Feeding Goats


by Stephanie Cruickshanks, Farm Production Advisor, Manitoba Agriculture, Food and Rural Initiatives

Feed testing has been encouraged for a number of years, but why? The nutrient concentration can vary considerably in feeds, especially forages. What appears to be cheap feed can end up costing you a lot of money in lost production. Feed tests can be used to target specific feeds to different categories of livestock thus using your feed most efficiently.

Your goat herd will be the most productive when they are fed a ration balanced for their needs throughout the entire year. Many rations are for using average nutrient values which can lead to over-or-underfeeding of certain nutrients. Winter feeding is the most costly component of production and therefore using the nutrients you have available to their limits will go a long way to maximizing your profitability.

In order to formulate a ration for your goat herd it is advisable to test all lots of feed you will be using during your feeding season. These feeds may include alfalfa hay, grass hay, straw, silage, and feed grains. It is important to get an accurate sample of the feed in order to get an idea of the quality you are dealing with.

When sampling hay or straw in a round bale randomly sample 15-20 bales from each forage lot. A forage lot is any hay/straw that comes from the same field harvested at the same time. Forage core sample probes in Manitoba are available to be borrowed from your local MAFRI office.

Sampling silage is a little more difficult to get an accurate sample. One way to collect the sample is to take one or two handfuls of silage for three separate feedings. Store samples in an airtight freezer bag in the freezer until you are ready to submit it to the lab.

Feed grain samples are easiest taken at the time of unloading and are the feed product that fluctuates the least from year to year in nutrient content.

Once you have successfully sampled you feeds and have the report back from the lab it can often be confusing and difficult to understand what it means. It is best to consider what your goats need for optimum health and match your feeds to their needs. Goats need energy, protein, vitamins, minerals, and water to thrive. Livestock producers often talk about energy by using the term TDN (total digestible nutrients) and energy is usually the nutrient that is the most limiting in the feed. Protein requirements are highest in young growing animals and are the most expensive ingredient to purchase.
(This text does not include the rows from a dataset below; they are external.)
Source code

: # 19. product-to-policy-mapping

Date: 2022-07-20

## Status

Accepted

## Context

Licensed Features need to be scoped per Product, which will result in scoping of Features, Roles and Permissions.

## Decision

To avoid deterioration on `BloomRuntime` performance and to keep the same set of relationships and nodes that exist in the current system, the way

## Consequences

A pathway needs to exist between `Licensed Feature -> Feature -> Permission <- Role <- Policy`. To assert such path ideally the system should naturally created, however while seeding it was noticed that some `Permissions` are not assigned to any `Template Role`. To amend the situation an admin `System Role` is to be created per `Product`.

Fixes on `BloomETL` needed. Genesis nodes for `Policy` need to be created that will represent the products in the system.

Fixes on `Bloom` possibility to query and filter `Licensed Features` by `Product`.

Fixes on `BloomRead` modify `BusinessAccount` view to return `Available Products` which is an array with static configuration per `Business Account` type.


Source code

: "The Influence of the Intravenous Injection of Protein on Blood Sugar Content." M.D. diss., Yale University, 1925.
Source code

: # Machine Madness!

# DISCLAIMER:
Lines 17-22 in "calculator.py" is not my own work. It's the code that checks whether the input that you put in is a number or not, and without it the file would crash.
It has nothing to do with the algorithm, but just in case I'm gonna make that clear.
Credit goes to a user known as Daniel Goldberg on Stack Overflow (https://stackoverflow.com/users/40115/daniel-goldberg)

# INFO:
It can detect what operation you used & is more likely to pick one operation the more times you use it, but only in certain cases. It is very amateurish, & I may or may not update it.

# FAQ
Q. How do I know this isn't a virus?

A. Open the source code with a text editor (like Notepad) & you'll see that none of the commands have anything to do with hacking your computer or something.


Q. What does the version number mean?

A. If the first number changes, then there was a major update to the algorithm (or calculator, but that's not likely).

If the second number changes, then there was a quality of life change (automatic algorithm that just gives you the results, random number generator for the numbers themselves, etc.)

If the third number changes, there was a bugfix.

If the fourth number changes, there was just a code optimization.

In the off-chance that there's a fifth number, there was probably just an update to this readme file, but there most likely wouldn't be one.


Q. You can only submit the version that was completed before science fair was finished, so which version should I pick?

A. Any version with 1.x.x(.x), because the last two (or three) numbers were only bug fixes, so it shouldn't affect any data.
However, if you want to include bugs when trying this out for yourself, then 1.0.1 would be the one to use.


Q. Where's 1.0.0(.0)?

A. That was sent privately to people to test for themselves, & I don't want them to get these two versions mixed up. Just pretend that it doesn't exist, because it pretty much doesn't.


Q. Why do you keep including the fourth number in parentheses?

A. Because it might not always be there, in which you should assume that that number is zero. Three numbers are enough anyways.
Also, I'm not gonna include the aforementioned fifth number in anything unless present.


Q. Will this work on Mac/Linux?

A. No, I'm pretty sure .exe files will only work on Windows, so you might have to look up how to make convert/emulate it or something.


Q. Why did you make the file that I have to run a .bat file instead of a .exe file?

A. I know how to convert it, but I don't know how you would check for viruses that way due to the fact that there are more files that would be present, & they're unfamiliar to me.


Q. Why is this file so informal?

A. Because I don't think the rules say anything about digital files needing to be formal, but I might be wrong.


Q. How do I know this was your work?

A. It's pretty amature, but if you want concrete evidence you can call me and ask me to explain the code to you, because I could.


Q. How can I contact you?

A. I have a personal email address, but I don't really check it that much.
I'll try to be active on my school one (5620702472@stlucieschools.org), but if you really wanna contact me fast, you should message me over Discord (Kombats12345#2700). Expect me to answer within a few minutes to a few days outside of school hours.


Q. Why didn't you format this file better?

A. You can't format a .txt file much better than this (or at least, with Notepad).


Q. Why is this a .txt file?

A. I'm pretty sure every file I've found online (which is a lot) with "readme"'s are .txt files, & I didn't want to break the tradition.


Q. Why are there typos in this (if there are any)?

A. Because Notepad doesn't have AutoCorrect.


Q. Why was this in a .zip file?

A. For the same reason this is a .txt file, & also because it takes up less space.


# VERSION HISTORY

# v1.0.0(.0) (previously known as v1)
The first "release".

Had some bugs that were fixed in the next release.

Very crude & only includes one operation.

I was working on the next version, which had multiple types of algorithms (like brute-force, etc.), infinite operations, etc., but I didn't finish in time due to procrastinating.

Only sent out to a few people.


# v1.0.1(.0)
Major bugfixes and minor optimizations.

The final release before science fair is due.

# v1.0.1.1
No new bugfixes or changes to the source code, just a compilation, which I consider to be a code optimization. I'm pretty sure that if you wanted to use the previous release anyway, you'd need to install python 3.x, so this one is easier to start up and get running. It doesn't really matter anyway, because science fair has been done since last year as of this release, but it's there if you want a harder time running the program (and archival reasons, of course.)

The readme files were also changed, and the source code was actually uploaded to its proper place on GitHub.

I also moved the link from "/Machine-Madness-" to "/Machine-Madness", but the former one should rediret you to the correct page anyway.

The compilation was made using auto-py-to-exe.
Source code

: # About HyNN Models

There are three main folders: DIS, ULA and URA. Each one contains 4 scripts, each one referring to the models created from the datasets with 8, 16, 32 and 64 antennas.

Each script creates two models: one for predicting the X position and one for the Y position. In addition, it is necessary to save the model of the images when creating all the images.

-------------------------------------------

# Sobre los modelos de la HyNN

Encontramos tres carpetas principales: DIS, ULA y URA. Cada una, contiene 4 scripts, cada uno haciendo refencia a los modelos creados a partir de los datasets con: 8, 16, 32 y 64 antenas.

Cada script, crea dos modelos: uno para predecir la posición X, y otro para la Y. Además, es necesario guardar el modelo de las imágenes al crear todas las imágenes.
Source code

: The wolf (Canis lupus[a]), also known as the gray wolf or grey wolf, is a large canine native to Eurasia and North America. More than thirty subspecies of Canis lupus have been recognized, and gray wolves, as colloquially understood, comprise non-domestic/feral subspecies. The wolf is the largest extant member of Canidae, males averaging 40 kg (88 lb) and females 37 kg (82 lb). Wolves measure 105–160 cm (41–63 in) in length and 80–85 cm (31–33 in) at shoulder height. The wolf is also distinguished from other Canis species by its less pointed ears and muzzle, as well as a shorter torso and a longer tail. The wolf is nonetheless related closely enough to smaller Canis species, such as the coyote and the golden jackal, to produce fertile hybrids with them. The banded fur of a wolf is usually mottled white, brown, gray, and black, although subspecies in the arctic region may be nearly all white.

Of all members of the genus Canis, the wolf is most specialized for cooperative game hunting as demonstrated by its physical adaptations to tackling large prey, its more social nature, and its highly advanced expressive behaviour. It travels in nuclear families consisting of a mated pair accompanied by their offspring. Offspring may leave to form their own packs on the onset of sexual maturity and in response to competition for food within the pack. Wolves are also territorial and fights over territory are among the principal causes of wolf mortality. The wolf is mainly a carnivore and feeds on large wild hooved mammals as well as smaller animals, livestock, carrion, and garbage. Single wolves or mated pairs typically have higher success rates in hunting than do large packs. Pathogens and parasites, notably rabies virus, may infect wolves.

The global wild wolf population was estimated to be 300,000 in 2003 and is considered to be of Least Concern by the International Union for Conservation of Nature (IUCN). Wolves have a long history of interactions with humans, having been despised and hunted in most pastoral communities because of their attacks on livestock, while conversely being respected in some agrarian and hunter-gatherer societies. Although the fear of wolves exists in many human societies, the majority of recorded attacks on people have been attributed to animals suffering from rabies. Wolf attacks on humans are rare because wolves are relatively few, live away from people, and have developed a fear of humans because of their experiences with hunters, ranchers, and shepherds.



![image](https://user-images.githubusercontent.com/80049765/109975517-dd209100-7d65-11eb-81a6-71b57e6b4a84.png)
Hay is the most common feed ingredient for goats through the winter feeding period and its nutrient content is the most variable based on the maturity at time of harvest as well as the environmental conditions at that time. Hay can often satisfy the requirements for protein and energy for goats during the maintenance and sometimes through the pre kidding and post kidding period. The protein of legume or alfalfa hay is higher than that of grass hay and very high quality alfalfa hay can be used as a protein supplement. Rations can be “topped” up with energy easily by adding energy dense feeds such as barley, oats, or corn.

Vitamins and minerals are needed in the goat to keep all body systems functioning at their optimum. The most important minerals to be aware of are calcium, phosphorus and salt. Force feeding minerals and vitamins by mixing it with grain is the best way to ensure all of the animals consume these feeds. However feeding them free choice in a loose form is a suitable alternative feeding method.

Working with a nutritionist to balance a ration for your herd can mean that you are utilizing your recourses to their maximum; it can also help you make use of low quality or unusual feedstuffs. When working on rations the information that is important to know is: the weight of your mature does and bucks, the time of year you breed and kid, the type of housing and shelter the animals have, the type and quantity of feed you have access to, as well as how you water and feed mineral and vitamins to your herd. In addition to the balanced ration, goats require up to 1 ½ gallons of clean fresh water every day to maintain ideal rumen function and produce like you want them to.

Feeding goats to optimize your production takes a bit of forward planning and careful observation of their eating habits but, by doing so, the long term health and productivity of your herd will be positively impacted.